Think of it as a heart rate monitor for your GPUs - constantly checking vitals and alerting when something goes wrong.
Why Do You Need This?
GPU failures are expensive and can cause silent data corruption or job crashes:
- Early detection: Catch GPU issues before they crash training jobs
- Prevent data corruption: Detect ECC errors that could silently corrupt computation results
- Avoid cascading failures: Identify problematic GPUs before they impact multi-node workloads
- Save time: Automatically detect issues instead of manual investigation
Without GPU monitoring, failures often go unnoticed until jobs crash or produce incorrect results, wasting valuable compute time and requiring manual troubleshooting.
How It Works
The GPU Health Monitor runs as a DaemonSet on GPU nodes:
- Connects to DCGM service running on each node
- Polls DCGM health checks at regular intervals (default: configured polling interval)
- Detects GPU health issues (ECC errors, thermal problems, PCIe issues, etc.)
- Sends health events to Platform Connectors via gRPC
- Maintains state to avoid duplicate event reporting
DCGM provides comprehensive GPU health monitoring including memory errors, thermal violations, PCIe problems, and more. The monitor translates these DCGM health checks into standardized health events that NVSentinel can act upon.
Configuration
Configure the GPU Health Monitor through Helm values:
Configuration Options
- DCGM Service: Configure DCGM endpoint and port
- Host Networking: Enable if DCGM service requires host network access
- Polling Interval: Configure how frequently to check GPU health (set via DCGM configuration)

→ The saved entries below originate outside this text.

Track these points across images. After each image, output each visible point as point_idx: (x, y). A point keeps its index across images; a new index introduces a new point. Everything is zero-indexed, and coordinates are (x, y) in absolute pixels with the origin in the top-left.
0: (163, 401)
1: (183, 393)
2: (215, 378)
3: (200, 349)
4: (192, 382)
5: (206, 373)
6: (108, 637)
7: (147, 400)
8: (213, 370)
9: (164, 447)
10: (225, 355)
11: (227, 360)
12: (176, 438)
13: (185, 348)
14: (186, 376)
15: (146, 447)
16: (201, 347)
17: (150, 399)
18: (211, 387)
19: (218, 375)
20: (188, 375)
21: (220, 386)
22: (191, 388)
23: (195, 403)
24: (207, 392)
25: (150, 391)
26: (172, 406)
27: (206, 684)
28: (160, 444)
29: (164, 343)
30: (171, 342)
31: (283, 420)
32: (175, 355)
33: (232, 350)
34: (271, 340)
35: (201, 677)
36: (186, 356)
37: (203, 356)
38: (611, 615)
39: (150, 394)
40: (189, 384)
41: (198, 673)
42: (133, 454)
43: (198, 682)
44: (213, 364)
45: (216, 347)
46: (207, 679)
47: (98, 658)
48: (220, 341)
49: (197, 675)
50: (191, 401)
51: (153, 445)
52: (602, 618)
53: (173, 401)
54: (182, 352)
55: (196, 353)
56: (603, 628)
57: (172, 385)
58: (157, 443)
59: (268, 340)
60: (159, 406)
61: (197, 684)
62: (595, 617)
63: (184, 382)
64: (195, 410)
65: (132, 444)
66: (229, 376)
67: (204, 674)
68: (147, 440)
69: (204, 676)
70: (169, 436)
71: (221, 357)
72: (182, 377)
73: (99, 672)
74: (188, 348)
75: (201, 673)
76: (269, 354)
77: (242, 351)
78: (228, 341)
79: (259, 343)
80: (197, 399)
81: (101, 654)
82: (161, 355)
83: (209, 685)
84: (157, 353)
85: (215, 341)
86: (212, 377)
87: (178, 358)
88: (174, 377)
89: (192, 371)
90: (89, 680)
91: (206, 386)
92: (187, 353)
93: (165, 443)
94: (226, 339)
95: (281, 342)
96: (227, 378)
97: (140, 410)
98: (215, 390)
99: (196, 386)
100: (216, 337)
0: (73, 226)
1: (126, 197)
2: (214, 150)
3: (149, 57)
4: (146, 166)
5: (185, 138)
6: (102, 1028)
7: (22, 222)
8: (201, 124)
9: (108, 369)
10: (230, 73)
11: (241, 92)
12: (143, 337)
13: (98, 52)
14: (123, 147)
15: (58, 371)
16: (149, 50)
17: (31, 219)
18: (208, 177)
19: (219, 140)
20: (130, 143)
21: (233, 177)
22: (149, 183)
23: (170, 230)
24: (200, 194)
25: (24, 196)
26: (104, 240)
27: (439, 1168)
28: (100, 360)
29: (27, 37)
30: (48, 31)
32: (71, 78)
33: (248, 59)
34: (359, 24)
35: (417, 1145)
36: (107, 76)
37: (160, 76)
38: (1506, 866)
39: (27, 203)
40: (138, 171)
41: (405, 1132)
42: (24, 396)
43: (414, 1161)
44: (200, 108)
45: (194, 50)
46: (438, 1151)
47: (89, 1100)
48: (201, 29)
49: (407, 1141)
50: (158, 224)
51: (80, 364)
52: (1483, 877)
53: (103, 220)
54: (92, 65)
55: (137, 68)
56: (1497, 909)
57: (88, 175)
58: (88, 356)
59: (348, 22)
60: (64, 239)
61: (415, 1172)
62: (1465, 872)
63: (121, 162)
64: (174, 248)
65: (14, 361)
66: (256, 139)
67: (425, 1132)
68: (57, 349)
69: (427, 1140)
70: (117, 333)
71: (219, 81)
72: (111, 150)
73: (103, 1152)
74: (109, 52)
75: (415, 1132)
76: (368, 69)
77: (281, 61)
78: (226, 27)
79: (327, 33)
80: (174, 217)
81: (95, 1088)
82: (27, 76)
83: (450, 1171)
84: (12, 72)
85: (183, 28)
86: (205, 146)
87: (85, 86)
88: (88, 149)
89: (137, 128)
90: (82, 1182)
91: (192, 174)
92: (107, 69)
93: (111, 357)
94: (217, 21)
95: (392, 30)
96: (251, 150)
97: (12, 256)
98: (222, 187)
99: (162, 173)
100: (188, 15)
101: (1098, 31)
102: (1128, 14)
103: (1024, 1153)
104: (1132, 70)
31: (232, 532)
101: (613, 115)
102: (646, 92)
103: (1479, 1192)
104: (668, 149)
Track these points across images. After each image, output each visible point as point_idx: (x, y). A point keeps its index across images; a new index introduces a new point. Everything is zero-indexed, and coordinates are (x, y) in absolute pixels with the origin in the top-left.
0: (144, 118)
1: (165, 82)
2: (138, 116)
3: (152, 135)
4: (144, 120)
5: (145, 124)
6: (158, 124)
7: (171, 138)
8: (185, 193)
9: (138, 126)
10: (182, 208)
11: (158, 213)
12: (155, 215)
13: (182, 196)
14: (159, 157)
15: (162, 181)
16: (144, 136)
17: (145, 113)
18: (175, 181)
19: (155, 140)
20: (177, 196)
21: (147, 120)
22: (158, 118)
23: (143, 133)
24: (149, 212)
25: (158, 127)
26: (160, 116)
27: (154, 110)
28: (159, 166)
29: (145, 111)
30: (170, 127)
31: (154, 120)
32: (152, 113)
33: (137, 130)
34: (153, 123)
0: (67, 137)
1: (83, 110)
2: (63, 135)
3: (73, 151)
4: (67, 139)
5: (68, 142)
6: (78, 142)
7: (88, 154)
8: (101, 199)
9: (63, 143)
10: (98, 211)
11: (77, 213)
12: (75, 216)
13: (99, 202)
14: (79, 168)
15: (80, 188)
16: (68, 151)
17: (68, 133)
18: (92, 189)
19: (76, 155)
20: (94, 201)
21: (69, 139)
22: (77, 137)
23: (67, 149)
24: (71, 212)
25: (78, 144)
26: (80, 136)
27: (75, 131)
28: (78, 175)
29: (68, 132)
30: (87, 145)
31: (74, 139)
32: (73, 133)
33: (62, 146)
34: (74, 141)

- Verbose Logging: Enable detailed debug output
What It Monitors
DCGM Health Watches
The monitor checks multiple GPU health aspects through DCGM. Below are some of the key health watches - this is not an exhaustive list and may evolve over time as DCGM capabilities expand:
Memory Errors: Single-bit and double-bit ECC errors Thermal Issues: Temperature violations and throttling events PCIe Problems: PCIe replay errors and link issues Power Issues: Power violations and power capping events InfoROM Errors: GPU InfoROM corruption NVLink Errors: NVLink connectivity and error detection
Note: The specific health watches available depend on your DCGM version and GPU model. NVIDIA regularly adds new health checks and monitoring capabilities to DCGM. Consult your DCGM documentation for the complete list of supported health watches for your environment.
Key Features
DCGM Integration
Leverages NVIDIA’s Data Center GPU Manager for comprehensive GPU health monitoring with proven reliability.
Automatic State Management
Maintains entity-level cache to track reported issues and avoid sending duplicate events within a single boot session.
Categorized Health Events
Maps DCGM health checks to categorized events (fatal, warning, info) for appropriate response levels.
GPU Metadata Enrichment
Includes GPU serial numbers, UUIDs, and other metadata in health events for precise identification and tracking.
Connectivity Monitoring
Detects and reports DCGM connectivity issues to ensure monitoring remains functional.